(Excerpts from a dataset)
+---+

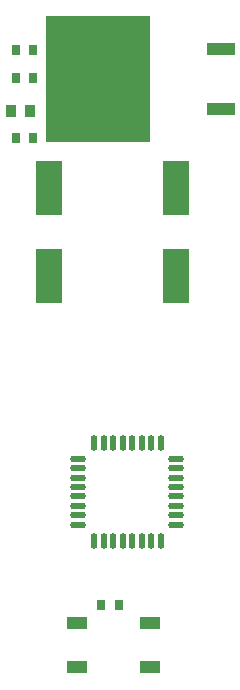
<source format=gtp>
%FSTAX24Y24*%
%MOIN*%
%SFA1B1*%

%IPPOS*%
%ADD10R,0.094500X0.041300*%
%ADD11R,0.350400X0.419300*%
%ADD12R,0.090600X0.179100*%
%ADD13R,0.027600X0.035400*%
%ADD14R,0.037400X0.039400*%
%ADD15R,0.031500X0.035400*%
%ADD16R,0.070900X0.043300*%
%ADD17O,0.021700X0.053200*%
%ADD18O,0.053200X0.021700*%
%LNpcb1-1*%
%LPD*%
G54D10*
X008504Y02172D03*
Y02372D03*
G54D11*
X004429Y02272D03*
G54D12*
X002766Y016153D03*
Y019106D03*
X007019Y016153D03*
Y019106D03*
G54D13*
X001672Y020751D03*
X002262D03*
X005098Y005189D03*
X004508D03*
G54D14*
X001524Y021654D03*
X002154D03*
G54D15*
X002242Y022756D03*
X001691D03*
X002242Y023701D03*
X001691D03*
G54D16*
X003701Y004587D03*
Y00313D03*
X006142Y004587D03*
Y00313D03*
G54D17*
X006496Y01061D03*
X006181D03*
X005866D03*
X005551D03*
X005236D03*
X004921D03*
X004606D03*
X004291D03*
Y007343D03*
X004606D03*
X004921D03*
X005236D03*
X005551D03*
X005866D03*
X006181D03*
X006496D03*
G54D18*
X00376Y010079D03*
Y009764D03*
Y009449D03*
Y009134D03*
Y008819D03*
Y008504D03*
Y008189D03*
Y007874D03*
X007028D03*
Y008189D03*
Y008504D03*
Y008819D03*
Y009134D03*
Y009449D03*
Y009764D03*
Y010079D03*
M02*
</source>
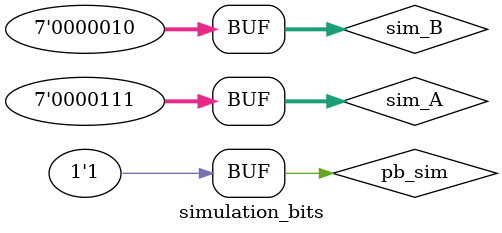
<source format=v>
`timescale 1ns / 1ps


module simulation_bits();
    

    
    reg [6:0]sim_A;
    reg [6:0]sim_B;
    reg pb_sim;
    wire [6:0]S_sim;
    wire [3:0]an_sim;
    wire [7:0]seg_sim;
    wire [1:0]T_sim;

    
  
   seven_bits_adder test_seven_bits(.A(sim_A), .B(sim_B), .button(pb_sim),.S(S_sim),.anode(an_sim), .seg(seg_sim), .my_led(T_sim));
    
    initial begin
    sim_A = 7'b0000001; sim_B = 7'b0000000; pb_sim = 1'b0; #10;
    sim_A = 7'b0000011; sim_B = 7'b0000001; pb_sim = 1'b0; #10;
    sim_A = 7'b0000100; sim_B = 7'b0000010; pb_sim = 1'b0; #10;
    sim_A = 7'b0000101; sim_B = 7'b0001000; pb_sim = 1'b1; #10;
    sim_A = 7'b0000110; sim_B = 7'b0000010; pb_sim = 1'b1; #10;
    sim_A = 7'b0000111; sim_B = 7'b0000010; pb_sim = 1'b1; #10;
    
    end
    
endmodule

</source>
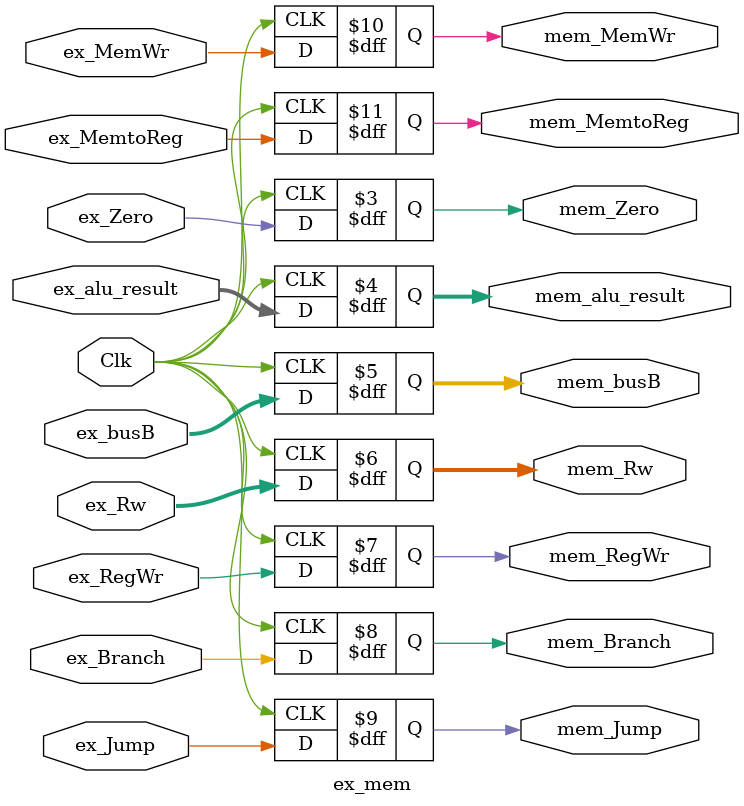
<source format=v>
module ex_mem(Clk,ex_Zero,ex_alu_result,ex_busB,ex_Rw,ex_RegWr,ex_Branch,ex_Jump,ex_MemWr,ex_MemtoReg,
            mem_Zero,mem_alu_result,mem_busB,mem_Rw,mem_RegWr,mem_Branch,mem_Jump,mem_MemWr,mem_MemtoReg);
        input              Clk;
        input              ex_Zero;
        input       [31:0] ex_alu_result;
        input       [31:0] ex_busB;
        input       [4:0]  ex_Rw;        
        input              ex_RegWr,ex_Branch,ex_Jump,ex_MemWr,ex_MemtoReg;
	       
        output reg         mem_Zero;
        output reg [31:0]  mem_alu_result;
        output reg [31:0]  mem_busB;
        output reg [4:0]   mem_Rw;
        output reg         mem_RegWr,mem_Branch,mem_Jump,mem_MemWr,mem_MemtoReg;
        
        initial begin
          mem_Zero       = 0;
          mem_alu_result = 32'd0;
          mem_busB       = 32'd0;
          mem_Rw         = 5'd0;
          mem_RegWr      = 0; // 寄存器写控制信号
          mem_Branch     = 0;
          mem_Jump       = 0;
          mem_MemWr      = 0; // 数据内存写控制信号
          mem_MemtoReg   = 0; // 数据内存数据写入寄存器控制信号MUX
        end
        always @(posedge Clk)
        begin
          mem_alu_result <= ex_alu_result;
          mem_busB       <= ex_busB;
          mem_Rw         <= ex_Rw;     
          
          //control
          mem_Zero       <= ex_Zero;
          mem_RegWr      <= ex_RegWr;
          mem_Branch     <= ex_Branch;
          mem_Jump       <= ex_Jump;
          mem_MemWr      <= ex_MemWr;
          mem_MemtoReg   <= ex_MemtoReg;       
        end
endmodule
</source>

+---+

Type out the data above again exactly as written, minus the images.

<source format=gtp>
%FSTAX24Y24*%
%MOIN*%
%SFA1B1*%

%IPPOS*%
%ADD10R,0.094500X0.041300*%
%ADD11R,0.350400X0.419300*%
%ADD12R,0.090600X0.179100*%
%ADD13R,0.027600X0.035400*%
%ADD14R,0.037400X0.039400*%
%ADD15R,0.031500X0.035400*%
%ADD16R,0.070900X0.043300*%
%ADD17O,0.021700X0.053200*%
%ADD18O,0.053200X0.021700*%
%LNpcb1-1*%
%LPD*%
G54D10*
X008504Y02172D03*
Y02372D03*
G54D11*
X004429Y02272D03*
G54D12*
X002766Y016153D03*
Y019106D03*
X007019Y016153D03*
Y019106D03*
G54D13*
X001672Y020751D03*
X002262D03*
X005098Y005189D03*
X004508D03*
G54D14*
X001524Y021654D03*
X002154D03*
G54D15*
X002242Y022756D03*
X001691D03*
X002242Y023701D03*
X001691D03*
G54D16*
X003701Y004587D03*
Y00313D03*
X006142Y004587D03*
Y00313D03*
G54D17*
X006496Y01061D03*
X006181D03*
X005866D03*
X005551D03*
X005236D03*
X004921D03*
X004606D03*
X004291D03*
Y007343D03*
X004606D03*
X004921D03*
X005236D03*
X005551D03*
X005866D03*
X006181D03*
X006496D03*
G54D18*
X00376Y010079D03*
Y009764D03*
Y009449D03*
Y009134D03*
Y008819D03*
Y008504D03*
Y008189D03*
Y007874D03*
X007028D03*
Y008189D03*
Y008504D03*
Y008819D03*
Y009134D03*
Y009449D03*
Y009764D03*
Y010079D03*
M02*
</source>
<source format=v>
`timescale 1ns / 1ps


module simulation_bits();
    

    
    reg [6:0]sim_A;
    reg [6:0]sim_B;
    reg pb_sim;
    wire [6:0]S_sim;
    wire [3:0]an_sim;
    wire [7:0]seg_sim;
    wire [1:0]T_sim;

    
  
   seven_bits_adder test_seven_bits(.A(sim_A), .B(sim_B), .button(pb_sim),.S(S_sim),.anode(an_sim), .seg(seg_sim), .my_led(T_sim));
    
    initial begin
    sim_A = 7'b0000001; sim_B = 7'b0000000; pb_sim = 1'b0; #10;
    sim_A = 7'b0000011; sim_B = 7'b0000001; pb_sim = 1'b0; #10;
    sim_A = 7'b0000100; sim_B = 7'b0000010; pb_sim = 1'b0; #10;
    sim_A = 7'b0000101; sim_B = 7'b0001000; pb_sim = 1'b1; #10;
    sim_A = 7'b0000110; sim_B = 7'b0000010; pb_sim = 1'b1; #10;
    sim_A = 7'b0000111; sim_B = 7'b0000010; pb_sim = 1'b1; #10;
    
    end
    
endmodule

</source>
<source format=v>
module ex_mem(Clk,ex_Zero,ex_alu_result,ex_busB,ex_Rw,ex_RegWr,ex_Branch,ex_Jump,ex_MemWr,ex_MemtoReg,
            mem_Zero,mem_alu_result,mem_busB,mem_Rw,mem_RegWr,mem_Branch,mem_Jump,mem_MemWr,mem_MemtoReg);
        input              Clk;
        input              ex_Zero;
        input       [31:0] ex_alu_result;
        input       [31:0] ex_busB;
        input       [4:0]  ex_Rw;        
        input              ex_RegWr,ex_Branch,ex_Jump,ex_MemWr,ex_MemtoReg;
	       
        output reg         mem_Zero;
        output reg [31:0]  mem_alu_result;
        output reg [31:0]  mem_busB;
        output reg [4:0]   mem_Rw;
        output reg         mem_RegWr,mem_Branch,mem_Jump,mem_MemWr,mem_MemtoReg;
        
        initial begin
          mem_Zero       = 0;
          mem_alu_result = 32'd0;
          mem_busB       = 32'd0;
          mem_Rw         = 5'd0;
          mem_RegWr      = 0; // 寄存器写控制信号
          mem_Branch     = 0;
          mem_Jump       = 0;
          mem_MemWr      = 0; // 数据内存写控制信号
          mem_MemtoReg   = 0; // 数据内存数据写入寄存器控制信号MUX
        end
        always @(posedge Clk)
        begin
          mem_alu_result <= ex_alu_result;
          mem_busB       <= ex_busB;
          mem_Rw         <= ex_Rw;     
          
          //control
          mem_Zero       <= ex_Zero;
          mem_RegWr      <= ex_RegWr;
          mem_Branch     <= ex_Branch;
          mem_Jump       <= ex_Jump;
          mem_MemWr      <= ex_MemWr;
          mem_MemtoReg   <= ex_MemtoReg;       
        end
endmodule
</source>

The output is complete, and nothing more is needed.